:: Yazılı Alıştırma 1 ::
Okuma metnine göre çalışmada iki görüşten bir sentez hangi gerekçeyle üretilmiştir?
:: Yazılı Alıştırma 2 ::
Okuma metninde "Key words: Faculty" ifadesi ile "şartları taşıyan kimse[2]." ifadesi arasındaki bölümü, bu iki ifade de dahil olmak üzere, hiçbir değişiklik yapmadan kopyalayın.

:: Okuma Metni ::
● ● ●
ON THE DIALECTICAL SOLUTION OF THE PROBLEM ABOUT RAPIDLY INCREASING NUMBER OF LAWYERS IN TURKEY
Hüseyin Can Demirkan[1]*
ÖZ
Bu çalışmada Türkiye’de son dönemde avukat sayısının hızla artmasına neden olan etmenler ve bunların yargıya getirdiği birtakım sorunlar tahlil edilmiş olup bu sorunların önüne geçilmesi için çeşitli uzmanlar tarafından yaygın olarak sunulan bir görüş tez, çalışma için geliştirilen başka bir görüş ise antitez şeklinde belirlenmiş; diyalektiğin bir gerekliliği olarak da bu iki görüşten bir sentez üretilmiştir.
Anahtar kelimeler: Hukuk fakültesi, avukat, yargı, diyalektik.
ABSTRACT
In this study, the reasons for the rapidly increasing number of lawyers in Turkey and the problems about jurisdiction were entreated, a thesis which is offered by specialists and an antithesis which is developed by this study were determined to solve these problems and a synthesis was produced as a necessity of the dialectic.
Key words: Faculty of law, lawyer, jurisdiction, dialectic.
1. TÜRKİYE’DE AVUKATLIĞIN BİR KİTLE HALİNE DÖNÜŞME NEDENLERİ VE BERABERİNDE GETİRDİĞİ SORUNLAR
Avukat: Hak ve yasa işlerinde isteyenlere yol göstermeyi, mahkemelerde, devlet dairelerinde başkalarının hakkını aramayı, korumayı meslek edinen ve bunun için yasanın gerektirdiği şartları taşıyan kimse[2].
● ● ●
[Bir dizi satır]
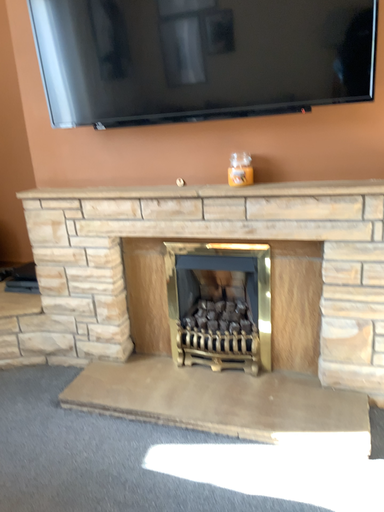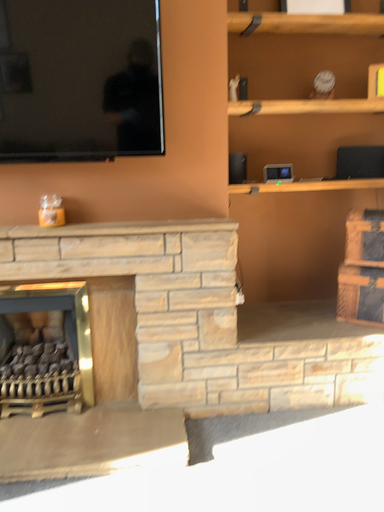
Question: Which way did the camera rotate in the video?

Choices:
 (A) rotated upward
 (B) rotated downward

Answer: (A)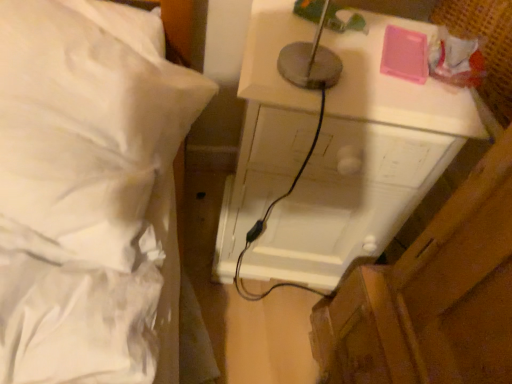
Question: In terms of width, does white glossy nightstand at upper right look wider or thinner when compared to white soft bed at upper left?

Choices:
 (A) wide
 (B) thin

Answer: (B)

Question: Is point (384, 208) positioned closer to the camera than point (60, 147)?

Choices:
 (A) farther
 (B) closer

Answer: (A)

Question: In terms of height, does white glossy nightstand at upper right look taller or shorter compared to white soft bed at upper left?

Choices:
 (A) tall
 (B) short

Answer: (A)

Question: Based on their sizes in the image, would you say white soft bed at upper left is bigger or smaller than white glossy nightstand at upper right?

Choices:
 (A) big
 (B) small

Answer: (B)

Question: Considering the relative positions of white soft bed at upper left and white glossy nightstand at upper right in the image provided, is white soft bed at upper left to the left or to the right of white glossy nightstand at upper right?

Choices:
 (A) right
 (B) left

Answer: (B)

Question: From the image's perspective, is white soft bed at upper left positioned above or below white glossy nightstand at upper right?

Choices:
 (A) below
 (B) above

Answer: (B)

Question: Considering the positions of white soft bed at upper left and white glossy nightstand at upper right in the image, is white soft bed at upper left wider or thinner than white glossy nightstand at upper right?

Choices:
 (A) thin
 (B) wide

Answer: (B)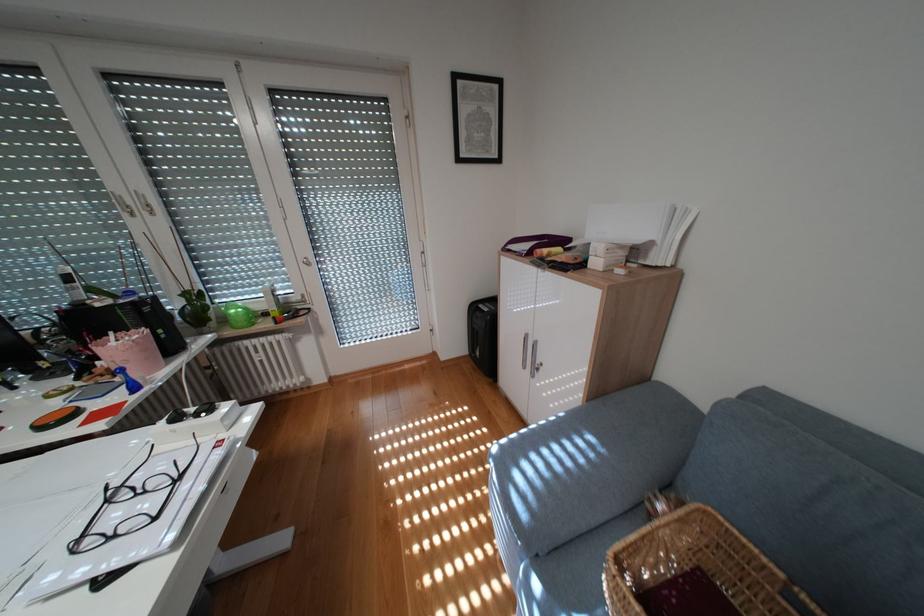
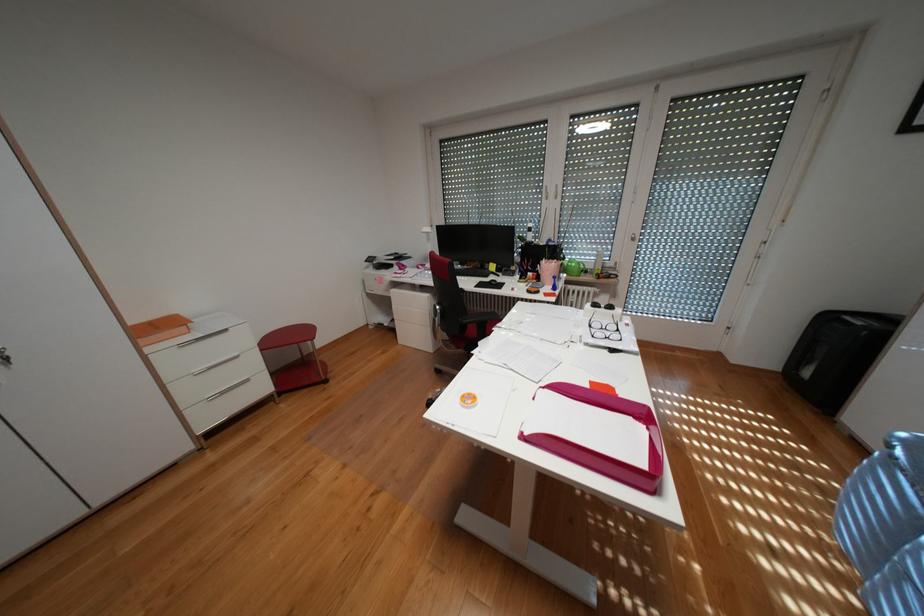
In the second image, find the point that corresponds to (119,501) in the first image.

(602, 325)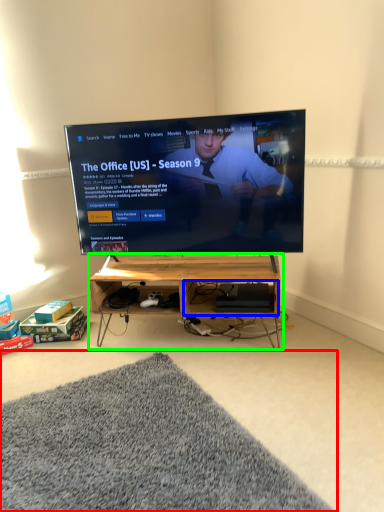
Question: Which object is positioned closest to mat (highlighted by a red box)? Select from shelf (highlighted by a blue box) and shelf (highlighted by a green box).

Choices:
 (A) shelf
 (B) shelf

Answer: (B)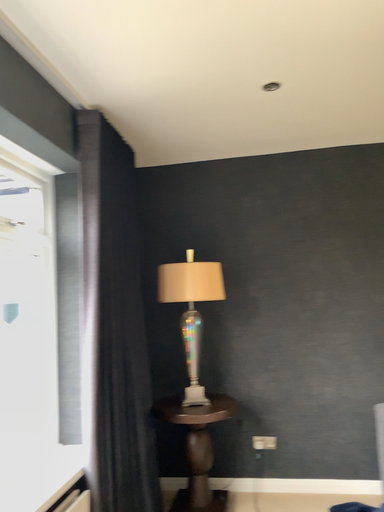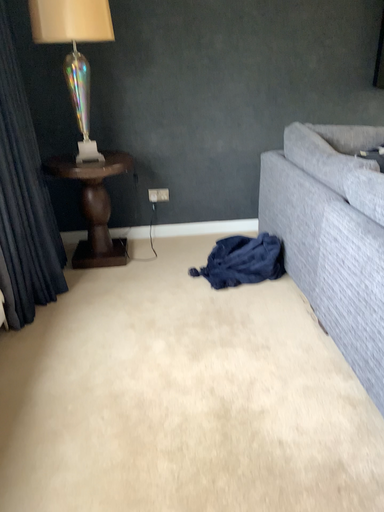
Question: Which way did the camera rotate in the video?

Choices:
 (A) rotated right
 (B) rotated left

Answer: (A)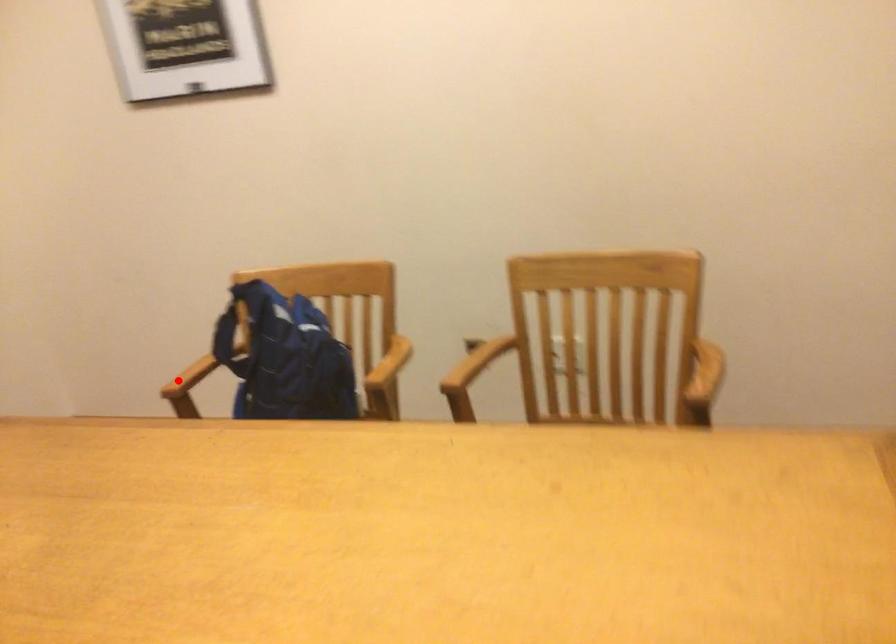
● ● ●
:: Beklenen Çıktı 1 ::
Sentez, diyalektiğin bir gerekliliği olarak üretilmiştir.

:: Beklenen Çıktı 2 ::
Key words: Faculty of law, lawyer, jurisdiction, dialectic.
1. TÜRKİYE’DE AVUKATLIĞIN BİR KİTLE HALİNE DÖNÜŞME NEDENLERİ VE BERABERİNDE GETİRDİĞİ SORUNLAR
Avukat: Hak ve yasa işlerinde isteyenlere yol göstermeyi, mahkemelerde, devlet dairelerinde başkalarının hakkını aramayı, korumayı meslek edinen ve bunun için yasanın gerektirdiği şartları taşıyan kimse[2].